Public concern remains deep-seated over the possibility that personal information will be leaked and privacy will be violated as the My Number system, under which the government has assigned a 12-digit identification number to every resident in Japan, went into force at the beginning of this year. Adding fuel to such fears are plans to facilitate commercial use of big data — a vast array of information collected from a variety of sources. The government needs to take convincing steps to eradicate these worries on the part of the citizens.
Even though the My Number system has kicked in, not everyone has received the notification bearing their ID number. The potential difficulties such people could face in various aspects of their lives need to be addressed.
Beginning this month, people are required to produce their ID number for such procedures as applying for livelihood protection benefits or joining the public health insurance program at their local municipal office. Businesses are required to collect the ID numbers of their employees — including part-timers — and in most cases, their dependents.
Under the My Number law, the government is to use the ID system to achieve more administrative efficiency in taxation, social welfare and disaster relief. It is calling on people to apply for a My Number card, which is equipped with an IC chip and an ID photo, saying that its use will enhance convenience in administrative matters. Delivery of the cards is expected to begin shortly for those who have already applied.
The government is also thinking of making it mandatory in the future to link people’s ID numbers to their bank accounts as a measure to crack down on tax evasion by having a more accurate grasp of their assets.
This project has an inherent problem. Since the ID numbers are assigned to people who have registered their residency with the municipality where they live, people without fixed addresses and those who deliberately avoid resident registration to escape violent spouses — cannot get an ID number, and could face problems when they try to find a job or apply for social welfare benefits.
Both the national government and local authorities across the nation should promptly announce measures to address this problem.
Japan Post Co. has also said that as of late December, 5.58 million notifications carrying people’s ID numbers had been sent back to municipalities undelivered because the intended recipients had moved away or were not around to receive the registered delivery, which requires the recipient’s signature.
While the government is eager to promote the My Number program, public concern about the system persists for a number of reasons. Many people do not fully grasp how the system works. According a December survey by Kyodo News, only 13 percent of respondents said they had a good grasp of the system. Some 78 percent expressed uneasiness about My Number, and of these people, about 60 percent cited the risk of personal information leaks and 19 percent pointed to the danger of the government stepping up its watch over people’s lives.
Municipalities are in the process of becoming electronically connected with each other, and the increased transmission of people’s ID numbers through the network will raise the risk of leaks.
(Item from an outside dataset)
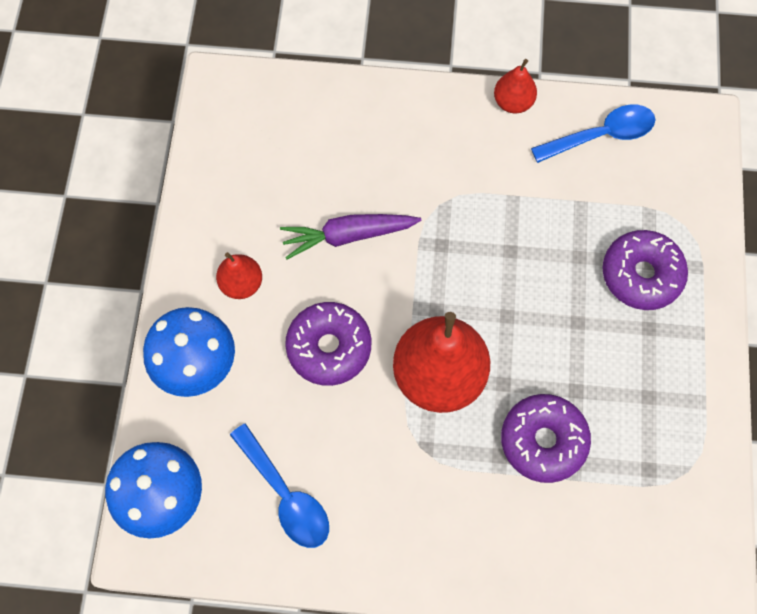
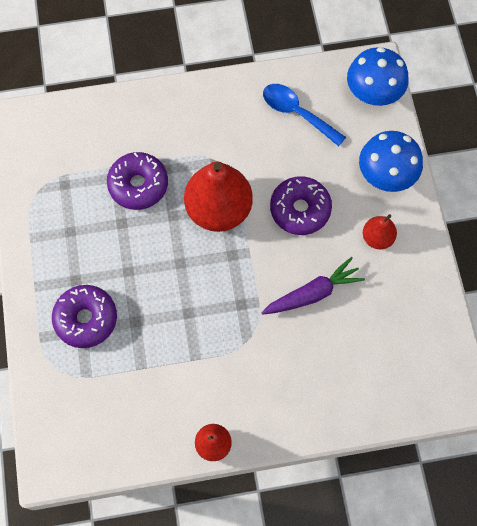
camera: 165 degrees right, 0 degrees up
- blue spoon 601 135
The burden of ensuring the safe storage of employees’ ID numbers may prove particularly heavy on small business operators.
A recent revision of the My Number law allows use of the ID numbers in municipalities’ management of residents’ vaccination records and in health insurance associations’ data related to medical checks for metabolic syndrome. An amendment to the Personal Information Protection Law clarified rules for commercial use of big data, thus paving the way for authorities to offer under certain conditions large amounts of personal data accumulated by government organizations and independent administrative agencies, including medical data, to businesses for commercial use.
But recent incidents of personal information leaks have served to reinforce people’s concern over the My Number system and the expanded use of big data. In July 2014, some 28.95 million pieces of personal data related to Benesse Corp.’s customers were leaked. In May last year, a cyberattack on the Japan Pension Service resulted in the leakage of some 1.25 million pieces of personal information. In December, the municipal government of Sakai, Osaka Prefecture, said information on the city’s 680,000 voters had been leaked. It also surfaced that data on some 103,000 people nationwide, including their names, phone numbers and health insurance numbers, had been leaked — possibly from medical institutions. Earlier this month, Hokkaido University acknowledged that computer systems containing information on its 113,000 students and graduates may have been hacked.
According to a Kyodo News report,140 organizations, including businesses, government bodies and universities, became the target of cyberattacks last year alone, from which at least 2.07 million pieces of personal information were stolen.
One serious problem is that the government has not offered convincing explanations of how the My Number system can be protected from cyberattacks and how the consequences of such attacks can be dealt with if they occur. The fact that as many as 84 percent of the people responding to the Kyodo survey opposed the government’s idea of adding the functions of ATM and credit cards to the My Number cards shows the extent of people’s concern over the system’s security.
The more personal information that is handled, the greater the chance that it will fall into malevolent hands. If the government expands the usage of the My Number system and pushes the use of big data without gaining the public’s understanding and boosting security measures, people may believe that such policies are aimed at increased government control over people’s lives and promotion of business interests. It is significant the Kyodo poll found that 74 percent of the respondents do not look forward to the implementation of the My Number identification system.